DPI日本会議特別常任委員でCILふちゅうの岡本直樹からは、今年亡くなられた故鈴木一成さんの話から、「現代は死に誘導するような風潮がある。生きることを支える法律がほしい」。

同じくDPI日本会議特別常任委員でALS/MNDサポートセンターさくら会の岡部宏生からは、「ACPには問題点が多い。重度障害者とのコミュニケーションをどのように取るのか、考えてほしい」といった発言がありました。

主催団体のDPI日本会議常任委員の中西正司は「終末期問題はそもそも国家が縛るものではない。必要な介助がきちんと提供されることが重要。それを満たした上で本人の意思決定が大事。重度訪問介護の拡大は欠かせない」と発言しました。
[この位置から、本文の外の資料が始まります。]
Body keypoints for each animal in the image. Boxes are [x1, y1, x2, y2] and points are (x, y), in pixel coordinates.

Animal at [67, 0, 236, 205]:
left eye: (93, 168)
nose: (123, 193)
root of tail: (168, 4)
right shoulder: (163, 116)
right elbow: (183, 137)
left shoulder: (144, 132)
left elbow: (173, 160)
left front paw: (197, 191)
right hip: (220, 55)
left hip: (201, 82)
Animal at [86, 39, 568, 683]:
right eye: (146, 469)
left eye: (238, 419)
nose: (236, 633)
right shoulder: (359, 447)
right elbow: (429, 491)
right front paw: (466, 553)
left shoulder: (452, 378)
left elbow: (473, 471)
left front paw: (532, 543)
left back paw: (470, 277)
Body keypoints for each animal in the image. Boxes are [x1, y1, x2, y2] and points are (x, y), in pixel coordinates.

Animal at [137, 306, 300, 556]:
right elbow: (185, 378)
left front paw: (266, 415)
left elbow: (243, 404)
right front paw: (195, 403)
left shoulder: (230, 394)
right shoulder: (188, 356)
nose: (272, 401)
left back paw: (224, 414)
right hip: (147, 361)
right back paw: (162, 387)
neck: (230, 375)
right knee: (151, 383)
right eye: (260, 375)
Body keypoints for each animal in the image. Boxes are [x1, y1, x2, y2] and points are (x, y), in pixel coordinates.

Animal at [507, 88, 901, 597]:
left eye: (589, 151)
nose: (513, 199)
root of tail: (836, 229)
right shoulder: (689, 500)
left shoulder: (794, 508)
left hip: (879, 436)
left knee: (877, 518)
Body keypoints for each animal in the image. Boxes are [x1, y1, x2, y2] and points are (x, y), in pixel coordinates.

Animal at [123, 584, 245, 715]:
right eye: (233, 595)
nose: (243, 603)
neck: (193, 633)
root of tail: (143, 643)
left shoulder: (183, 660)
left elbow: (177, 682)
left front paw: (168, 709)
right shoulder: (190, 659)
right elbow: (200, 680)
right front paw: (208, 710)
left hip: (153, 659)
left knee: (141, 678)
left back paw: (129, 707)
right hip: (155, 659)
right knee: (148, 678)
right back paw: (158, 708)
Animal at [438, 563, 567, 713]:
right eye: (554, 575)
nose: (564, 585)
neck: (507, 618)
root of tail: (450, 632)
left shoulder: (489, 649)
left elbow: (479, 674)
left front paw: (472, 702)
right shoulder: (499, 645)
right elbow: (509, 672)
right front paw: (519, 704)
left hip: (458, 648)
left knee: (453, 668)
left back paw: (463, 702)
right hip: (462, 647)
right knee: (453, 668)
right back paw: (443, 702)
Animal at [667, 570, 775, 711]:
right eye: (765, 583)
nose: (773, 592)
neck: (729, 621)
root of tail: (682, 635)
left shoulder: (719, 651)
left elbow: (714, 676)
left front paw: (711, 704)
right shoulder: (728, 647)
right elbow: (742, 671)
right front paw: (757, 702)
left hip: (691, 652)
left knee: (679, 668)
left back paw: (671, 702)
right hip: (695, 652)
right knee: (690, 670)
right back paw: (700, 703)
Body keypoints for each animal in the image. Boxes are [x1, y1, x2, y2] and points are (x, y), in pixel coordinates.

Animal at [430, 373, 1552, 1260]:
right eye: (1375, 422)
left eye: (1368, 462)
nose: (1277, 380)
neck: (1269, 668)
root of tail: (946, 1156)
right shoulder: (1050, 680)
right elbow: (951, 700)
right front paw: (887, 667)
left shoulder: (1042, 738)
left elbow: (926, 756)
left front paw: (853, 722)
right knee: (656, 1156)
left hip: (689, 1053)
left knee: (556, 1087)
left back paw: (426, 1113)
同じく主催団体の全国脊髄損傷者連合会の大濱眞さんからは、「リビングウィルがACPになったが、今後の動きに注視が必要。医師たちを巻き込んで運動していくことも視野に入れて展開していきたい」という趣旨の発言をされました。

最後に

集会の最後に、以下の宣言文が採択されました。

「私たちは、24時間の介護保障なくして、安心して終末期を迎えることができない。介護保障なき治療の不開始と停止を、私たちは一切認めることができない。」

改めて、「安楽死・尊厳死」という言葉に潜むからくりについて学び、根底に潜む優生思想と向き合う機会となり、24時間介護を受けながら地域で生き生きと生活する当事者の姿に、死ぬための法整備ではなく、生きるための法整備こそ必要なのだと考える集会となりました。